Now, I've put a larger power supply on the DCS100 and use the internal booster to run the HO layout and the external NCE booster to run the large scale layout. With the two boosters, I can set their output voltage separately to the optimum value for each layout. Both layouts can run quite nicely at the same time because I don't have decoder address overlap between the two layouts. The DCS100 (Chief) can run up to 120 locos at one time before it runs out of memory, the Zephyr can only run 10 locos at once. I can also run the test track in the garage from either booster via a DPDT switch.


----------



## Greg Elmassian (Jan 3, 2008)

I likewise use the 10 Amp NCE booster, and I also run their radio throttles. A couple of years ago, NCE made significant range improvements on their wireless throttles, and I'm very happy with the system, and I prefer the procab button and menu layout, easier, faster, and there's nothing they cannot do in terms of commands to a dcc system, they support all 28 functions. 

Regards, Greg


----------



## George Schreyer (Jan 16, 2009)

I used the NCE cabs at Greg's house and years ago at other layouts. Besides being unfamiliar, they seem to work fine. I am, by now, very familiar with the DT400 throttle and I find it very easy to use although the learning curve might be a little steeper. One feature that the DT400 has that the NCE cabs do not is the ability to run two trains from the same throttle at the same time. 

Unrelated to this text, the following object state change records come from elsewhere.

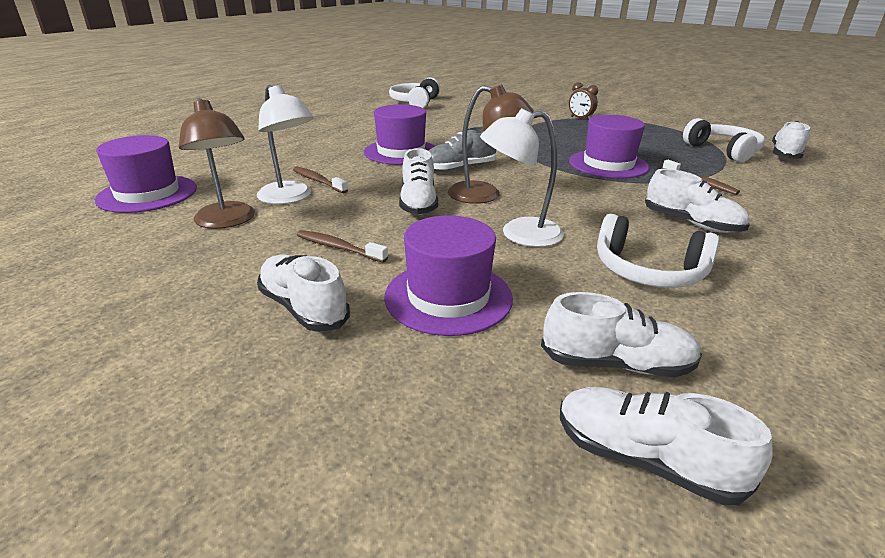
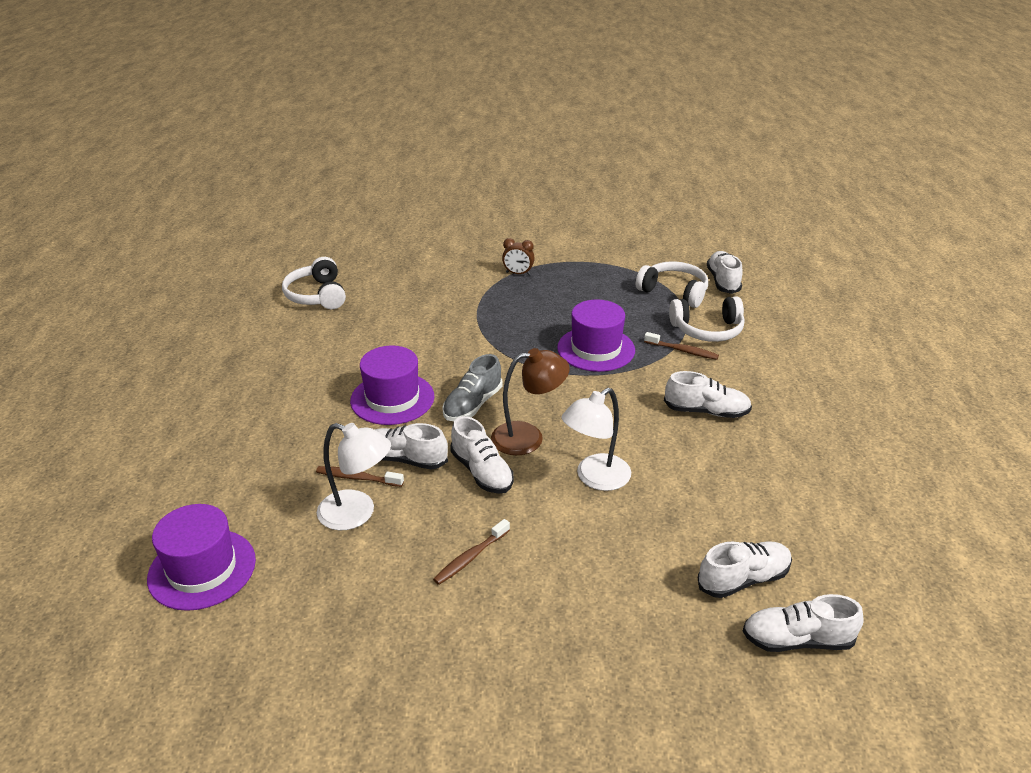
camera: 30 degrees left, 5 degrees up
(227, 221) = (336, 570): brown lamp -> none
(303, 308) = (511, 631): white shoe -> white shoe (405, 459)
(338, 248) = (470, 557): brown toothbrush -> brown toothbrush turned 45 degrees counterclockwise
(448, 297) = (600, 571): purple hat -> none
(648, 271) = (709, 482): white headphones -> white headphones (707, 330)

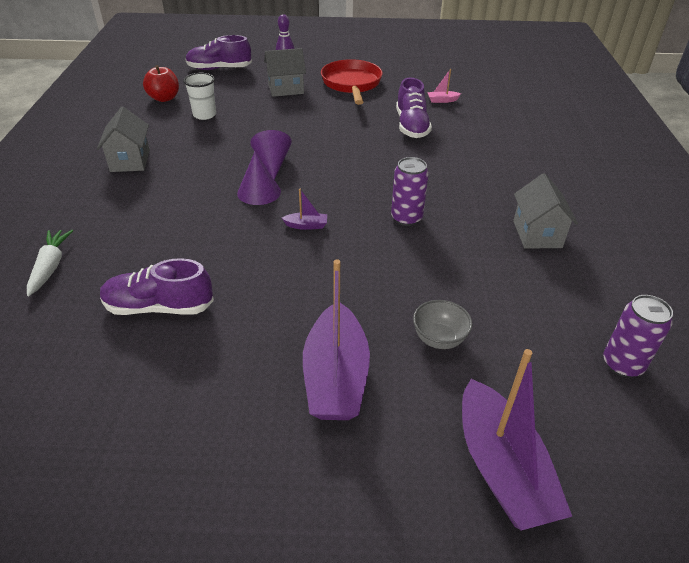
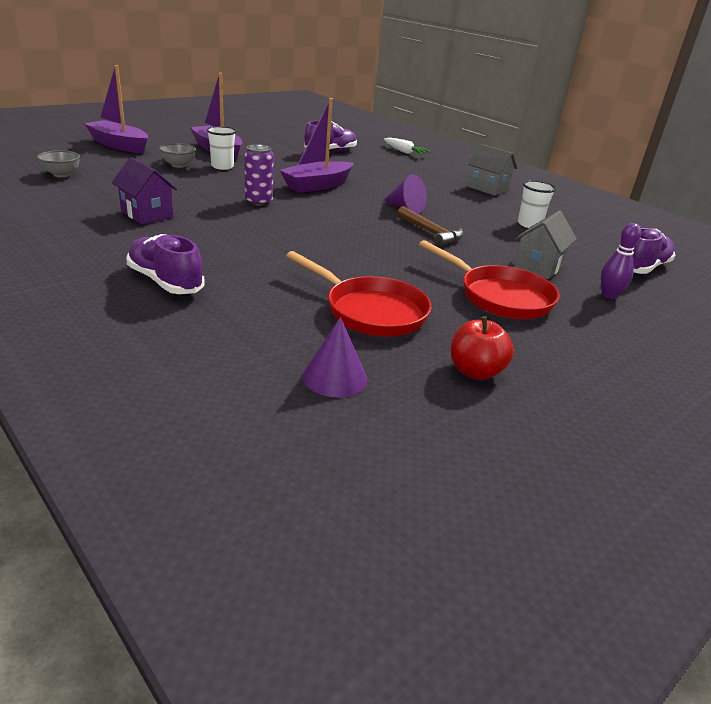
camera: 135 degrees right, 10 degrees down
(164, 98) = (589, 227): red apple -> red apple (475, 371)
(259, 192) = (378, 193): purple cone -> purple cone (335, 377)
(303, 133) = (431, 232): none -> brown hammer
(306, 225) = (317, 185): purple boat -> purple boat, size x2.42
(378, 313) = (222, 166): none -> white cup
(411, 126) = (355, 267): purple shoe -> purple shoe (165, 281)
(442, 100) = (370, 311): pink boat -> red pan
(537, 234) = (147, 214): grey house -> purple house
(622, 364) = (61, 174): purple can -> grey bowl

I also use a UT4 radio throttle and for just driving trains I like it a lot. Not many buttons and a REALLY BIG knob. It feels like one of the better MRC power packs. Simple toggle switch for reversing.


----------



## Greg Elmassian (Jan 3, 2008)

I might try to clarify what George stated about "two trains from the same throttle". 

That Digitrax throttle has 2 knobs, making this very easy. Most DCC throttles will run multiple trains at once, but of course they only have one "knob" I can quickly switch between up to 9 locos, but only have one "knob" to actively control one train at a time. 

Regards, Greg


----------